In the German state of Saarland, the SPD has won the election. Currently, with votes still being counted, they are at 26 of the 51 seats, a majority. It is possible they will retain that majority as counting continues, but it is also possible they'll fall below a majority. In the latter case, there are easy coalition options with the Greens or the FDP.
Trends elsewhere continue as they have been, but, are starting to get closer to solid. In Italy, the FdI has lead in a number of polls. In Hungary, Orban's Fidesz party has started to slightly pull away from the opposition coalition. In Israel, Pro-Netanyahu parties are getting ever closer to polling a majority. In France, Le Pen has taken a clear 2nd place on the first ballot, while remaining at a loss to Macron on the second ballot.
I'm also looking at other places. In the Philippines, the Marcos-Duterte ticket appears to be polling over 50%, quite a feat when the next two closest tickets are polling at 20% and 10% respectively. They ticket's platform would see the existing policies under Duterte Sr continue.
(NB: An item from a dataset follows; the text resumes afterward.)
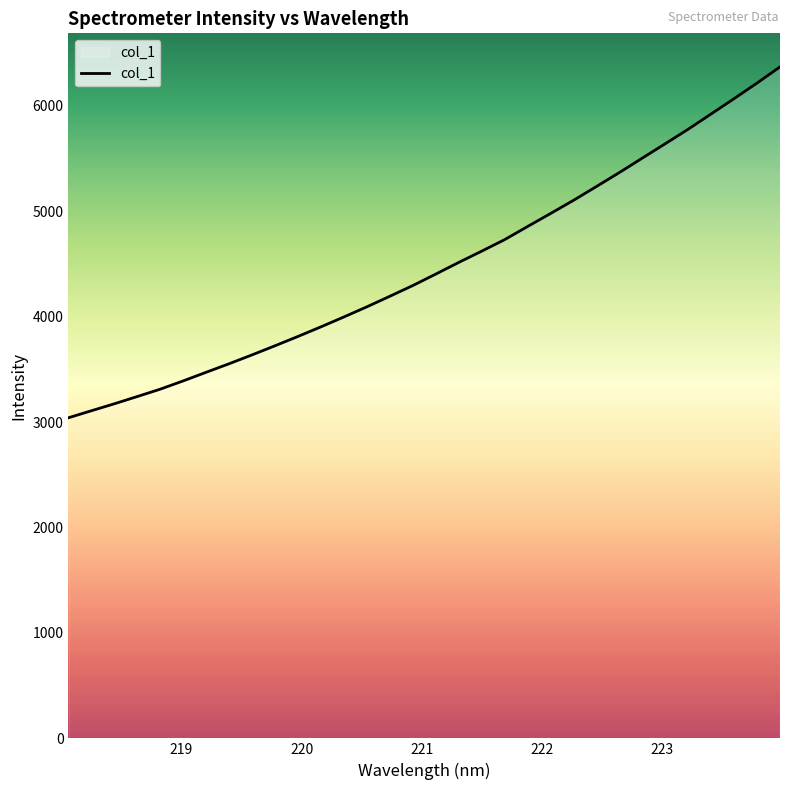

What is the difference between the maximum and minimum values?

3328.5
Elections take place May 9th
Serbia also appears set to re-elect its incumbent government. Elections there take place in April 3rd.
Lebanon, hopefully, votes May 15th. They've had elections be canceled in the past. There is no reliable polling, so it is unclear who stands to gain or lose, but the 2020 explosions will almost certainly have a major impact on the result.
Unless they want to hold separate House and Senate elections, Australia goes to the polls by May 21st. Labor has a massive lead in the 2PP vote according to polling. With a margin of up to 58%-42%, this could be an effective landslide. If this holds, it would be the largest margin of victory since the 70's, or possibly 60's. If the 58%-42% figure held, it would be the widest margin of victory since 1943. However, there is good reason to believe that things will tighten as the election draws closer, as, this has happened in every recent federal election in Australia. Still, I would not be surprised to see Labor alone win over 100 seats. The Pendulum suggest the Coalition could be reduced to 40 seats total.
Lastly, Nepal will vote some time this year. Nepalese politics is complex. It has 3 communist parties, and it is unclear what exactly the difference between them is beyond the people who lead them and may dislike the other leaders on a personal level.